+++ SOURCE DOCUMENT +++

Predictions for tomorrow are made using only today's available data, ensuring the model relies solely on present-day information

In [31]:
# Download new data after 2021

new_data = yf.download(ticker, start='2024-03-11', end='2024-06-23')
new_data = new_data[['Adj Close']]
new_scaled_data = scaler.transform(new_data)

# Create dataset for new data
X_new, y_new = create_dataset(new_scaled_data, time_step)
X_new = X_new.reshape(X_new.shape[0], X_new.shape[1], 1)

# Predict on new data
new_predict = model.predict(X_new)
new_predict = scaler.inverse_transform(new_predict)
y_new_actual = scaler.inverse_transform(y_new.reshape(-1, 1))

# Plot actual vs predicted values for new data using plotly
fig_new = go.Figure()

+++ DATA RECORDS +++

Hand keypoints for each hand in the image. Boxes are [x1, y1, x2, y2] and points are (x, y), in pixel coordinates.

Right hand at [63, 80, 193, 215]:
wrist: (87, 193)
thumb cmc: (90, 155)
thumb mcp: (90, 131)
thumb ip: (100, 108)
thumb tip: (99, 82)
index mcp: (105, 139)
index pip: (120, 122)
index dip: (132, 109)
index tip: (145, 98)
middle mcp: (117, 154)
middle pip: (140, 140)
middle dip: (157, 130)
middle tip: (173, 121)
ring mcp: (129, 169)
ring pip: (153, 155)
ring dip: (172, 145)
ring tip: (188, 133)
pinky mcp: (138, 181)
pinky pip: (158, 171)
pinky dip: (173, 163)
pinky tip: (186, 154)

+++

EXERCISE SET:
1. Rewrite the stock prediction notebook from "new_data = new_data[['Adj" to "y_new = create_dataset(new_scaled_data, time_step)", putting "scaled_new_data" in place of "new_scaled_data".
2. In the stock prediction notebook, which start and end dates are passed to yf.download for the new data?
3. Continue the stock prediction notebook from the point where it stops.
The records above are separate material, unrelated to the stock prediction notebook.

ANSWERS PROVIDED:
1.
new_data = new_data[['Adj Close']]
scaled_new_data = scaler.transform(new_data)

# Create dataset for new data
X_new, y_new = create_dataset(scaled_new_data, time_step)

2. The start date is 2024-03-11 and the end date is 2024-06-23.

3.
fig_new.add_trace(go.Scatter(x=new_data.index[time_step:], y=y_new_actual.flatten(), mode='lines', name='Actual'))
fig_new.add_trace(go.Scatter(x=new_data.index[time_step:], y=new_predict.flatten(), mode='lines', name='Predicted'))
fig_new.update_layout(title='Stock Price Prediction for New Data', xaxis_title='Date', yaxis_title='Price')
fig_new.show()

# Calculate loss on new data
new_loss = model.evaluate(X_new, y_new)
print(f"Loss on new data: {new_loss}")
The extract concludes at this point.